--- START ---
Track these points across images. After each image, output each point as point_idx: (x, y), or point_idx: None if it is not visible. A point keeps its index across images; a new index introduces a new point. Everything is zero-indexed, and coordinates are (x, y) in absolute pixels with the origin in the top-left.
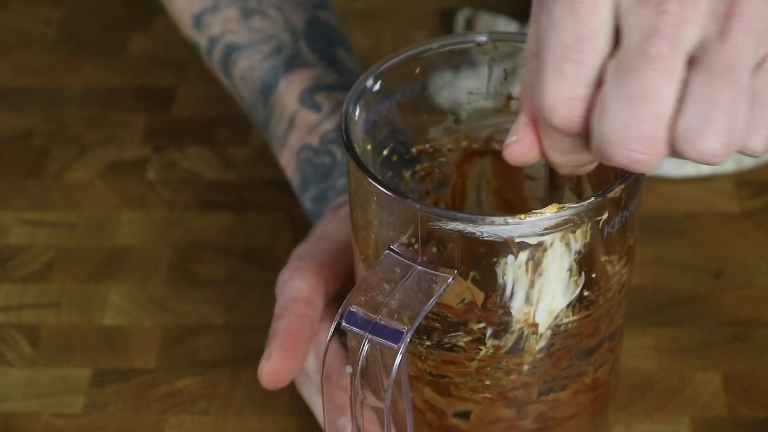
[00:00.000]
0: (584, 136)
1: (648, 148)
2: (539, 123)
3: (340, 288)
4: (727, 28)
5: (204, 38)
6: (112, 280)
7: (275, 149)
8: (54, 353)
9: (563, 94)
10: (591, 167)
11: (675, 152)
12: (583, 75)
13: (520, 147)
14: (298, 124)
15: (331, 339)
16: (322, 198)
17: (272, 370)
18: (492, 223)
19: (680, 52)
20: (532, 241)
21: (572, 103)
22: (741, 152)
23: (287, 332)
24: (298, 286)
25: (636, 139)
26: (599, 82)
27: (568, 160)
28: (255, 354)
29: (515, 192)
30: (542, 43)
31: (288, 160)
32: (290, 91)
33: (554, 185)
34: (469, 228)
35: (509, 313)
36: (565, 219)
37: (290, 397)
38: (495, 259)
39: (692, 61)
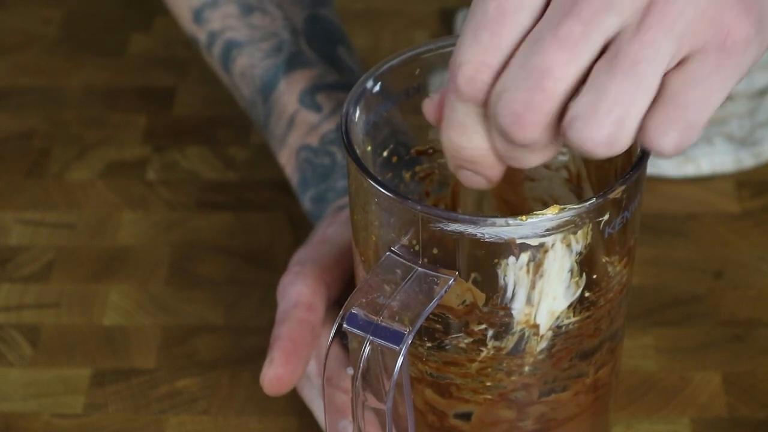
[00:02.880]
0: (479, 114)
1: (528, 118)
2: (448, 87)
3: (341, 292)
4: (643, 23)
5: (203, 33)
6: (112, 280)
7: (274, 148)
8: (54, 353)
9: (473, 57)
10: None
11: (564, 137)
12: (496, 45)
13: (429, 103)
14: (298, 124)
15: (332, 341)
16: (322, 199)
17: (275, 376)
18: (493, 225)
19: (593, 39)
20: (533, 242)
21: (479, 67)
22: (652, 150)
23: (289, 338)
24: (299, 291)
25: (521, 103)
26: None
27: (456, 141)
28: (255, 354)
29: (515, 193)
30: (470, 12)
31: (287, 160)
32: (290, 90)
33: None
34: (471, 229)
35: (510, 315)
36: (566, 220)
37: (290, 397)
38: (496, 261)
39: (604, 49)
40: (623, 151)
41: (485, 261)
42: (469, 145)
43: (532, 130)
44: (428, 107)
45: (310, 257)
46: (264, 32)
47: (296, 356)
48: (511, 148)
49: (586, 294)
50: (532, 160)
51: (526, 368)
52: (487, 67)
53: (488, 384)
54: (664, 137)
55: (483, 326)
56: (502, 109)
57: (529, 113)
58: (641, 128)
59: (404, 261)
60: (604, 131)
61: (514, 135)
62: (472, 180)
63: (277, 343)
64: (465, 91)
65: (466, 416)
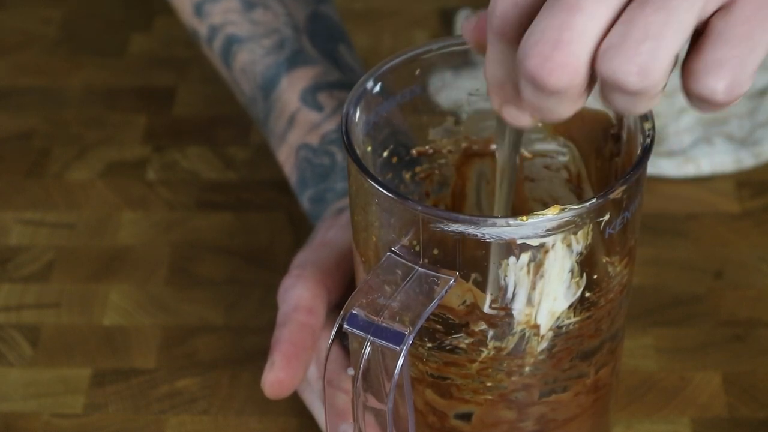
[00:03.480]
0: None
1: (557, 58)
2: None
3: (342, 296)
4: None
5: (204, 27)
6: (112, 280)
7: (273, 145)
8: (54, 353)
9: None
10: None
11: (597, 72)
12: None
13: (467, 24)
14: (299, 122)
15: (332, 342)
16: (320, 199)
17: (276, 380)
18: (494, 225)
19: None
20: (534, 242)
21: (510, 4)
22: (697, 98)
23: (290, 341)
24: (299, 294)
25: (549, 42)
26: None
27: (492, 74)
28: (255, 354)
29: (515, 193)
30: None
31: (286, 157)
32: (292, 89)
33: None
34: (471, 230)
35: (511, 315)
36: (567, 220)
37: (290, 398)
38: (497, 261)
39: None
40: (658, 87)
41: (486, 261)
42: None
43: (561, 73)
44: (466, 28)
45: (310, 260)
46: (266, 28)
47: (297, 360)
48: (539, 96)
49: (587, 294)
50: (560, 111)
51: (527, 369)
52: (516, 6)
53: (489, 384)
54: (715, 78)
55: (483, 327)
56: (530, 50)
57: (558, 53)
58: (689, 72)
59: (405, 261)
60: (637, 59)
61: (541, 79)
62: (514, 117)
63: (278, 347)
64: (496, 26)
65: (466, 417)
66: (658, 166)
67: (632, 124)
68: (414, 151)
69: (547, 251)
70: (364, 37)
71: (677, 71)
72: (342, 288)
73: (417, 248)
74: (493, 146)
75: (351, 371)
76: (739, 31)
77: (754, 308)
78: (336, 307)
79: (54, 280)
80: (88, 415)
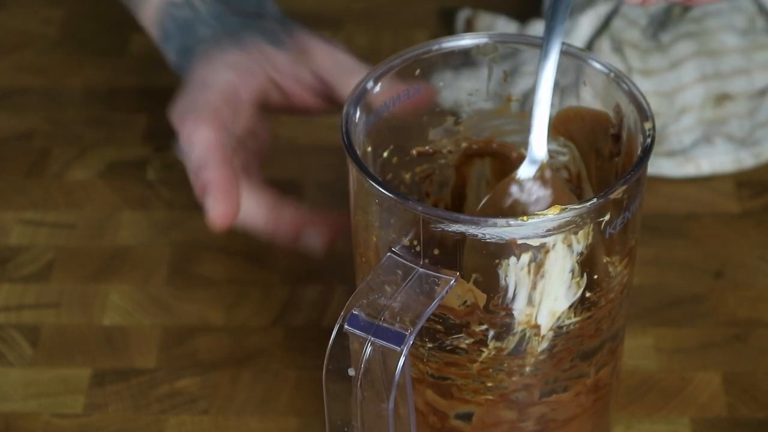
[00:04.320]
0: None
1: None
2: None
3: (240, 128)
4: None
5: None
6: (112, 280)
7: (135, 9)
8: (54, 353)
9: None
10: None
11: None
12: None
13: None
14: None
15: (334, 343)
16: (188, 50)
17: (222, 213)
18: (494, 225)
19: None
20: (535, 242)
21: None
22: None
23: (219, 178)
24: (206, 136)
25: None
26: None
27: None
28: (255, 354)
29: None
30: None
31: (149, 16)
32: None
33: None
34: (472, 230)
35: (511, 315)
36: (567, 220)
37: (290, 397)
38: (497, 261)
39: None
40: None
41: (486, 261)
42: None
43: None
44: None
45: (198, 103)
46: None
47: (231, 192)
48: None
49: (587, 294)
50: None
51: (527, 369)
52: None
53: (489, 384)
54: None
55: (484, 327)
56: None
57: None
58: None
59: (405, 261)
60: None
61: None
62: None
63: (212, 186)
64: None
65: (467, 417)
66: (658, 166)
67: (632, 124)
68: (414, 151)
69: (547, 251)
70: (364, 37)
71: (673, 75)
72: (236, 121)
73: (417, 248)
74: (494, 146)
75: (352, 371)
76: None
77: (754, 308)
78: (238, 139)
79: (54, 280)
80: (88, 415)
--- END ---
EXERCISE PROMPT: Pictures do not belong in the copy. Output all of the records exactly.

RESPONSE TO THIS EXERCISE:
Track these points across images. After each image, output each point as point_idx: (x, y), or point_idx: None if it is not visible. A point keeps its index across images; a new index introduces a new point. Everything is zero-indexed, and coordinates are (x, y) in absolute pixels with the origin in the top-left.
[00:00.000]
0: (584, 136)
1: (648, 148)
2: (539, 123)
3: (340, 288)
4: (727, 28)
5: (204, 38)
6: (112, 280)
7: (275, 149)
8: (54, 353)
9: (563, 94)
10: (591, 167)
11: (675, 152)
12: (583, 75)
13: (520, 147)
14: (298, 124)
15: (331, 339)
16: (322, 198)
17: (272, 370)
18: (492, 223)
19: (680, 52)
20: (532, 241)
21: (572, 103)
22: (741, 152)
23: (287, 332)
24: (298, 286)
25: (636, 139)
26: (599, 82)
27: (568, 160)
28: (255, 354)
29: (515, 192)
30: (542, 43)
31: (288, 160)
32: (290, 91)
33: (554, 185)
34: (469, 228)
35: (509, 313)
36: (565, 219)
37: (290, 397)
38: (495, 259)
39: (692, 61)
[00:02.880]
0: (479, 114)
1: (528, 118)
2: (448, 87)
3: (341, 292)
4: (643, 23)
5: (203, 33)
6: (112, 280)
7: (274, 148)
8: (54, 353)
9: (473, 57)
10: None
11: (564, 137)
12: (496, 45)
13: (429, 103)
14: (298, 124)
15: (332, 341)
16: (322, 199)
17: (275, 376)
18: (493, 225)
19: (593, 39)
20: (533, 242)
21: (479, 67)
22: (652, 150)
23: (289, 338)
24: (299, 291)
25: (521, 103)
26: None
27: (456, 141)
28: (255, 354)
29: (515, 193)
30: (470, 12)
31: (287, 160)
32: (290, 90)
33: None
34: (471, 229)
35: (510, 315)
36: (566, 220)
37: (290, 397)
38: (496, 261)
39: (604, 49)
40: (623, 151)
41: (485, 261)
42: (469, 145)
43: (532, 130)
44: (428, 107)
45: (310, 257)
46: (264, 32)
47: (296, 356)
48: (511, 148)
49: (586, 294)
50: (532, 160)
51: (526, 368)
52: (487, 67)
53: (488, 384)
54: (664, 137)
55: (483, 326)
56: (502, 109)
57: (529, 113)
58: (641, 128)
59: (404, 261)
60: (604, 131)
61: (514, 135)
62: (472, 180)
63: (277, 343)
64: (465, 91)
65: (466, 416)
[00:03.480]
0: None
1: (557, 58)
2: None
3: (342, 296)
4: None
5: (204, 27)
6: (112, 280)
7: (273, 145)
8: (54, 353)
9: None
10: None
11: (597, 72)
12: None
13: (467, 24)
14: (299, 122)
15: (332, 342)
16: (320, 199)
17: (276, 380)
18: (494, 225)
19: None
20: (534, 242)
21: (510, 4)
22: (697, 98)
23: (290, 341)
24: (299, 294)
25: (549, 42)
26: None
27: (492, 74)
28: (255, 354)
29: (515, 193)
30: None
31: (286, 157)
32: (292, 89)
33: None
34: (471, 230)
35: (511, 315)
36: (567, 220)
37: (290, 398)
38: (497, 261)
39: None
40: (658, 87)
41: (486, 261)
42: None
43: (561, 73)
44: (466, 28)
45: (310, 260)
46: (266, 28)
47: (297, 360)
48: (539, 96)
49: (587, 294)
50: (560, 111)
51: (527, 369)
52: (516, 6)
53: (489, 384)
54: (715, 78)
55: (483, 327)
56: (530, 50)
57: (558, 53)
58: (689, 72)
59: (405, 261)
60: (637, 59)
61: (541, 79)
62: (514, 117)
63: (278, 347)
64: (496, 26)
65: (466, 417)
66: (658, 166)
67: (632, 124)
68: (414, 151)
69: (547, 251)
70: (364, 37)
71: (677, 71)
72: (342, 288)
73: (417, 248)
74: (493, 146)
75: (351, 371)
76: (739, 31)
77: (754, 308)
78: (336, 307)
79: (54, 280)
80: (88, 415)
[00:04.320]
0: None
1: None
2: None
3: (240, 128)
4: None
5: None
6: (112, 280)
7: (135, 9)
8: (54, 353)
9: None
10: None
11: None
12: None
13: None
14: None
15: (334, 343)
16: (188, 50)
17: (222, 213)
18: (494, 225)
19: None
20: (535, 242)
21: None
22: None
23: (219, 178)
24: (206, 136)
25: None
26: None
27: None
28: (255, 354)
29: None
30: None
31: (149, 16)
32: None
33: None
34: (472, 230)
35: (511, 315)
36: (567, 220)
37: (290, 397)
38: (497, 261)
39: None
40: None
41: (486, 261)
42: None
43: None
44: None
45: (198, 103)
46: None
47: (231, 192)
48: None
49: (587, 294)
50: None
51: (527, 369)
52: None
53: (489, 384)
54: None
55: (484, 327)
56: None
57: None
58: None
59: (405, 261)
60: None
61: None
62: None
63: (212, 186)
64: None
65: (467, 417)
66: (658, 166)
67: (632, 124)
68: (414, 151)
69: (547, 251)
70: (364, 37)
71: (673, 75)
72: (236, 121)
73: (417, 248)
74: (494, 146)
75: (352, 371)
76: None
77: (754, 308)
78: (238, 139)
79: (54, 280)
80: (88, 415)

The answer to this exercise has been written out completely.